REPUBLIKA.CO.ID, JAKARTA - Menteri Dalam Negeri Tjahjo Kumolo mengatakan penambahan jumlah pimpinan MPR RI menjadi satu ketua dan sembilan wakil ketua yang diatur dalam revisi UU MD3, mencerminkan dan menegaskan bahwa MPR merupakan lembaga permusyawaratan.
"Alasan pemerintah jelas bahwa penambahan dua pimpinan itu semata-mata ingin menunjukkan bahwa MPR itu adalah lembaga permusyawaratan," kata Tjahjo di Kompleks Parlemen, Jakarta, Jumat.
Dia menilai kalau seluruh fraksi hasil Pemilu 2019 yang berjumlah sembilan ditambah DPD RI bisa terwakili, diharapkan dalam setiap proses pengambilan keputusan kebijakan politik ketatanegaraan di MPR bisa diputuskan secara musyawarah tanpa ada oposisi.
Kalau itu bisa terwujud, menurut dia, karena semua itu punya komitmen yang sama membangun sistem pemerintahan presidensial yang lebih efektif dan efisien.
"Soal siapa yang akan menjadi ketua MPR, itu nanti mekanismenya diatur bahwa masing-masing fraksi dan utusan di DPD mengirimkan satu nama.
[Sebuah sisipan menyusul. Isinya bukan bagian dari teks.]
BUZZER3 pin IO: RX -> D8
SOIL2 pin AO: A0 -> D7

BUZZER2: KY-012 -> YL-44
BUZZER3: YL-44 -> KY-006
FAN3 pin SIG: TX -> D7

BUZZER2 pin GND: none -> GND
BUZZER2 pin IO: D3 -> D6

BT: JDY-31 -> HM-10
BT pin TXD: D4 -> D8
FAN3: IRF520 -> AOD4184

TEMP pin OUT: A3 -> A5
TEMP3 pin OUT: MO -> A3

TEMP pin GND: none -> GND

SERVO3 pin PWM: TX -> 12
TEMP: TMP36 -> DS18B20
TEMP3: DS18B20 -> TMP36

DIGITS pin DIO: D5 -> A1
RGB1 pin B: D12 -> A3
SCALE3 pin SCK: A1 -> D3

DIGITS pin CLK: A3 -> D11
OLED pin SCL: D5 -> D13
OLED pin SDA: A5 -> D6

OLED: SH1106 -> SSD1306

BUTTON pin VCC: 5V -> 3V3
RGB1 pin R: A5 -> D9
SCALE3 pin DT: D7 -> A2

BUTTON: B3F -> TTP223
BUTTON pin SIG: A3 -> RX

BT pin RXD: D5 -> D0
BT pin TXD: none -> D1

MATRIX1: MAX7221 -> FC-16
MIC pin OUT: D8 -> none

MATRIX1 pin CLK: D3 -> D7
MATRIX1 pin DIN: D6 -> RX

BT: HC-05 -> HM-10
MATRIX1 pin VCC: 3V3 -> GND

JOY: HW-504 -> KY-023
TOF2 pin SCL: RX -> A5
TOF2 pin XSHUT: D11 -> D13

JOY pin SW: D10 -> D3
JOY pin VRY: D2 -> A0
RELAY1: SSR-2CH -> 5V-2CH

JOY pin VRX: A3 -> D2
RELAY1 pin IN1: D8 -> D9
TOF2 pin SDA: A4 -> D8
Biarkan forum di MPR yang menentukan bagaimana mekanisme pemilihan ketua dan wakil ketua," ujarnya.
Dia mengatakan, Rapat Panja revisi UU MD3 selama tiga jam telah selesai karena hanya satu pasal yang dibahas, ada satu pasal yang dihapus dan beberapa tambahan di dalam penjelasan yang merupakan bagian yang tidak terpisahkan daripada pembahasan UU tersebut.
Menurut Tjahjo mengapa revisi UU MD3 menjadi prioritas, karena tanggal 1 Oktober 2019 sudah ada anggota DPR dan DPD RI yang baru dan penetapan anggota MPR RI.
"Sehingga ini menjadi skala prioritas yang bisa cepat diselesaikan dan mudah-mudahan paripurnanya tidak lama sehingga masih ada rapat ditingkat DPD RI dan MPR RI menyikapi hasil keputusan ini," katanya.